I met David Lawrence when I appeared on his radio show a year ago. Since then, he has lost more than 100 pounds. He started at 355 (BMI 50); now he’s at 246 (BMI 34). Very impressive. How did he do it?
I’m not really doing anything special other than portion control (very easy, just eat a little not everything), and being more active. Occasionally I’ll remember to drink a Mexican Coke [he lives in Los Angeles] an hour or so before a big meal, and that cuts it down to size, but I can’t really claim that I’m following the SLD regimen. More like, I park in the first spot I come to in the parking lot, and walk to the buildings. Feels great.
There seem to be three changes here: 1. Eating less. 2. More walking. 3. Mexican Coke before some meals. I am skeptical that trying to eat less can have massive long-term effects, so I discount that factor completely. More walking can certainly be potent if pre-walking you are very sedentary, as perhaps David was. I’ve never heard of anyone losing 100 pounds by walking more, however. And the additional walking doesn’t sound like much.

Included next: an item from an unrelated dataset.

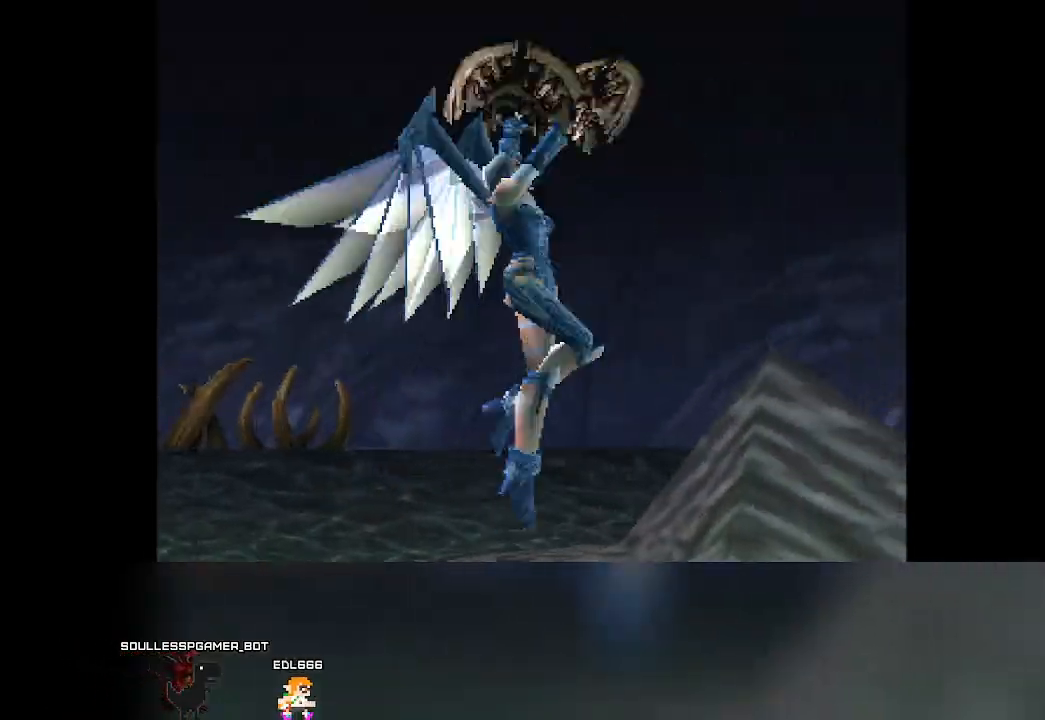
{"buttons": [], "left_stick": "center", "events": []}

So perhaps the Mexican Coke before big meals is actually doing something. This is fascinating because in general soft drinks are fattening. (They are the perfect ditto food: strong constant flavor, quickly-digested calories.) Yet it is possible that with this particular timing the calories in the Coke don’t get associated with the flavor of either the Coke or the following meal. If so they would function as SLD calories and that could indeed cause substantial weight loss (or at least make it much easier to do portion control).
There isn’t any precedent in the study of learning for “associative strength” (generated by the calories) to get lost, as it were, but then no one would ever look for such a thing. Normally the flavor of the Coke would hang around in the brain waiting for the calorie signal generated by the sugar but when the meal comes along the flavor signal gets muddled. Perhaps combining the Coke flavor memory with a wide range of other flavor memories creates a jumbled mess that is so inconsistent that the Coke goes from ditto food to the opposite, completely-new-flavor food.
David will appear in two episodes of Heroes in October.
Thats really intriguing. I noticed that here in Ireland that the coke tastes really diferent from the coke in Portugal, i really dont like it. Maybe there is a remote possibility that the coke as some kind of unusual flavor?
Before i used oil in SLD i used candies with some “flat” flavor, exactly before lunch and it really toke my appetite away.
Maybe there are some particular flavors that are “null” besides salt and sugar.
Interesting. My mother got started, lost a fair amount of weight, but didn’t need to keep taking the SLD calories once she had lost 20-30 lbs.
I think the way he talks about the Mexican coke cutting meals down to size is interesting. You’ve hit an interesting facet, many people do experience spoilers for meals. Some people can spoil their appetite (I never could, it just ramped it up so I could eat more).
Salt and sugar are null because when dissolved in water they have no smell. They are detected only by the tongue, not the nose.
Dear Seth,
I’m now following this diet since 1 week ago
and I’ve lost 3 kgs, thanks for the inspiration, first I’ve trie ELOO but it
turns unuseful for me, then I tried sugar,…then here I am losing 3 kgs,
well, still got 12 kgs to lose, wish me best luck on my program
Doesn’t Mexican Coke use real cane sugar as opposed to corn syrup that’s in U.S. Coke?
Are we all going to be terrified if that’s the secret to a lot of weight problems: the overabundance of corn syrup in our diets since the 1980s or thereabouts?
About fructose, here is an essay by a group of self- and small-group experimenters.
https://www.figureathlete.com/article/diet_and_nutrition/the_low_fructose_diet
Stephen –
Thanks for that link. I will herewith go fairly low fructose (particularly of the corn variety.)
Yes, Mexican Coke does use real cane sugar. There is another brand of soda called Jarritos. It also uses sugar and has interesting flavors, such as tamarind.